Index document with their permitted groups

Query operations in Azure AI Search are executed over an Azure AI Search index. In this step, an indexing operation imports searchable data into an index, including the identifiers used as security filters.

Azure AI Search doesn't authenticate user identities, or provide logic for establishing which content a user has permission to view. The use case for security trimming assumes that you provide the association between a sensitive document and the group identifier having access to that document, imported intact into a search index.

In the hypothetical example, the body of the PUT request on an Azure AI Search index would include an applicant's college essay or transcript along with the group identifier having permission to view that content.

In the generic example used in the code sample for this walkthrough, the index action might look as follows:

private static void IndexDocuments(string indexName, List<string> groups)
{
    IndexDocumentsBatch<SecuredFiles> batch = IndexDocumentsBatch.Create(
        IndexDocumentsAction.Upload(
            new SecuredFiles()
            {
                FileId = "1",
                Name = "secured_file_a",
                GroupIds = new[] { groups[0] }
            }),
              ...
            };

IndexDocumentsResult result = searchClient.IndexDocuments(batch);

Issue a search request

For security trimming purposes, the values in your security field in the index are static values used for including or excluding documents in search results. For example, if the group identifier for Admissions is "A11B22C33D44-E55F66G77-H88I99JKK", any documents in an Azure AI Search index having that identifier in the security field are included (or excluded) in the search results sent back to the caller.

To filter documents returned in search results based on groups of the user issuing the request, review the following steps.

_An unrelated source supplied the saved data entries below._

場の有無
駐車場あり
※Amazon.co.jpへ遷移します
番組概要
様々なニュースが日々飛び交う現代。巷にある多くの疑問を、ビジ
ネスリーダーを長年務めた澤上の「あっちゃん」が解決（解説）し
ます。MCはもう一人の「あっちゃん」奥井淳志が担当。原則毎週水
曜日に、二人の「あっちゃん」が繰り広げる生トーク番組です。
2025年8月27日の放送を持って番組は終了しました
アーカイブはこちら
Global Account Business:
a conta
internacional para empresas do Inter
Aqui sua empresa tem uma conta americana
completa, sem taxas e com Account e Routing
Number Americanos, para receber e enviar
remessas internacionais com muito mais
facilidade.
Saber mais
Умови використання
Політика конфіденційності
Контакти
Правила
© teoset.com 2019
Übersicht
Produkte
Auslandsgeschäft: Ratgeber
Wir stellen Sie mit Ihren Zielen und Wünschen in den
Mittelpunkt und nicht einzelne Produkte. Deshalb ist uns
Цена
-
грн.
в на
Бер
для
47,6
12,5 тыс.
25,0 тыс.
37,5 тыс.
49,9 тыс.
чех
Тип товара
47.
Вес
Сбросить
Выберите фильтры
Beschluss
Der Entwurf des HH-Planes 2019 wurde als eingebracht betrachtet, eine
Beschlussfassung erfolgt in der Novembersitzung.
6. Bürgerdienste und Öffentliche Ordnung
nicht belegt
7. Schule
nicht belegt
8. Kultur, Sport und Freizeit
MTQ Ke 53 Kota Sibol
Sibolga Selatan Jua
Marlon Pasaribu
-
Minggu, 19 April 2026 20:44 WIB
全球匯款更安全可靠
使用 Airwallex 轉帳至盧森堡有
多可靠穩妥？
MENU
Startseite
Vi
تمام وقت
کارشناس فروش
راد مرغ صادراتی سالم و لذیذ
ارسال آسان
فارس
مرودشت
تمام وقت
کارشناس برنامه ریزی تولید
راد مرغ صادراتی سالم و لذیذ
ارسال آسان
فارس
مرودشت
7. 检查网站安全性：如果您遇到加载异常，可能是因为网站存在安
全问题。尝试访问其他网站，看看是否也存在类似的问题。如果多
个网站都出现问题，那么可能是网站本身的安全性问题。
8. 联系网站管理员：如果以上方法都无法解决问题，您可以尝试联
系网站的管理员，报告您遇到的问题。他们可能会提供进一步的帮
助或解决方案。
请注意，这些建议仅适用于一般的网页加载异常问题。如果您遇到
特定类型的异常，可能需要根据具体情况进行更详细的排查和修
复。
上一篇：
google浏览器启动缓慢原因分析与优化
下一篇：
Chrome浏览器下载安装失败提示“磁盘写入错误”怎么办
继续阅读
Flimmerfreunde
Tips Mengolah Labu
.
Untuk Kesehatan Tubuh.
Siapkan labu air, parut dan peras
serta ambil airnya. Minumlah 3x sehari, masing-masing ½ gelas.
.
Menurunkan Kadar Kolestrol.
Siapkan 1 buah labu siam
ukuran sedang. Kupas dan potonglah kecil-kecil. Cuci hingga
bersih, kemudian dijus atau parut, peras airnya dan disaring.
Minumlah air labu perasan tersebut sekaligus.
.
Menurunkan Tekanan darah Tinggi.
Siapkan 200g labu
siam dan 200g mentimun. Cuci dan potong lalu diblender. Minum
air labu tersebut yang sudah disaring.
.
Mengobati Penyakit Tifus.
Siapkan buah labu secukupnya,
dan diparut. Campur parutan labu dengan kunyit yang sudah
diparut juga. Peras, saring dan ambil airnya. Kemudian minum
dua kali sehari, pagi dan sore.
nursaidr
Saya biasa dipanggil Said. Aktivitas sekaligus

Step 1: Retrieve user's group identifiers

If the user's groups weren't already cached, or the cache has expired, issue the groups request.

private static async void RefreshCache(IEnumerable<User> users)
{
    HttpClient client = new HttpClient();
    var userGroups = await _microsoftGraphHelper.GetGroupsForUsers(client, users);
    _groupsCache = new ConcurrentDictionary<string, List<string>>(userGroups);
}

Step 2: Compose the search request

Assuming you have the user's groups membership, you can issue the search request with the appropriate filter values.

private static void SearchQueryWithFilter(string user)
{
    // Using the filter below, the search result will contain all documents that their GroupIds field   
    // contain any one of the Ids in the groups list
    string filter = String.Format("groupIds/any(p:search.in(p, '{0}'))", string.Join(",", String.Join(",", _groupsCache[user])));
    SearchOptions searchOptions =
        new SearchOptions()
        {
            Filter = filter
        };
    searchOptions.Select.Add("name");

    SearchResults<SecuredFiles> results = searchClient.Search<SecuredFiles>("*", searchOptions);

    Console.WriteLine("Results for groups '{0}' : {1}", _groupsCache[user], results.GetResults().Select(r => r.Document.Name));
}

Step 3: Handle the results

The response includes a filtered list of documents, consisting of those that the user has permission to view. Depending on how you construct the search results page, you might want to include visual cues to reflect the filtered result set.

Takeaways

In this walkthrough, you learned a pattern for using user sign-ins to filter documents in Azure AI Search results, trimming the results of documents that don't match the filter provided on the request.